Apple Of My Eye by Claire Allan - 4/5
Blurb:
"Eliana Hughes should be over the moon. She has her dream job, a loving husband and a baby on the way.
But when a threatening note arrives at the hospice where she works, Eli's life begins to spiral out of control. As the person behind the note escalates their campaign to expose Eli's husband as a cheat, Eli finds herself unable to trust even her own instincts. And as pressure builds, she makes a mistake that jeopardises her entire future.
Elsewhere, someone is watching. Someone who desperately wants a baby to call their own and will go to any lengths to become a mother - and stay one..."
Review:
I had Apple Of My Eye on my Goodreads 'want to read' list for months leading up to it's publication date and I found it on sale at Tesco a few days after it's release and couldn't leave without buying it. It is a really fantastic thriller told from the perspective of Eli (Eliana), her mother Angela and a third unknown woman, "Louise". It is so creepy the whole way throughout and I liked that it was locally based (Belfast/Derry).
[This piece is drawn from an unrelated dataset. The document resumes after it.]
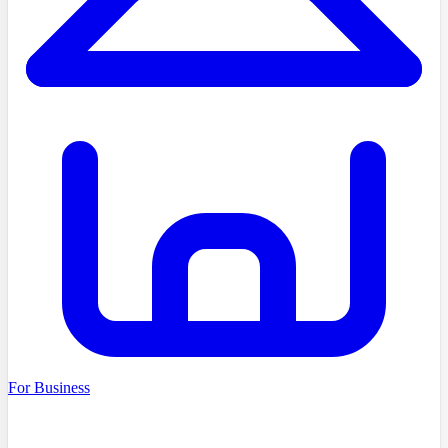
For Business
I was kicking myself that I didn't see "it" coming!
Believe Me by JP Delaney - 4/5
Blurb:
"A British drama student in New York without a green card, Claire takes the only job she can get: working for a firm of divorce lawyers, posing as an easy pick-up in hotel bars to entrap straying husbands.
When one of her targets becomes the subject of a murder investigation, the police ask Claire to help lure their suspect into a confession. But it Patrick Fogler really a killer... Or is there more to this set-up than she's being told?
And that's when Claire realises she's playing the most deadliest role of her life..."
Review:
One word to describe this book would be: bizarre. But not in a bad way. The book that you start reading seems completely different to the book that you finish reading.
Claire, a British actress in the USA, starts working for a divorce firm trying to catch out straying husbands via hidden camera in a bar. A murder occurs and she helps the police out, trying to trap the suspect but it completely spirals. It's a book full of murders that all seem to be based on an obsession with Baudelaire's 'Les fleurs du mal' poetry.
It is so twisty that you don't know which way the book is going to go and I actually sat in disbelief at the end and I already feel like I need to read it and enjoy it again.
Have you read anything good lately or have any recommendations for me?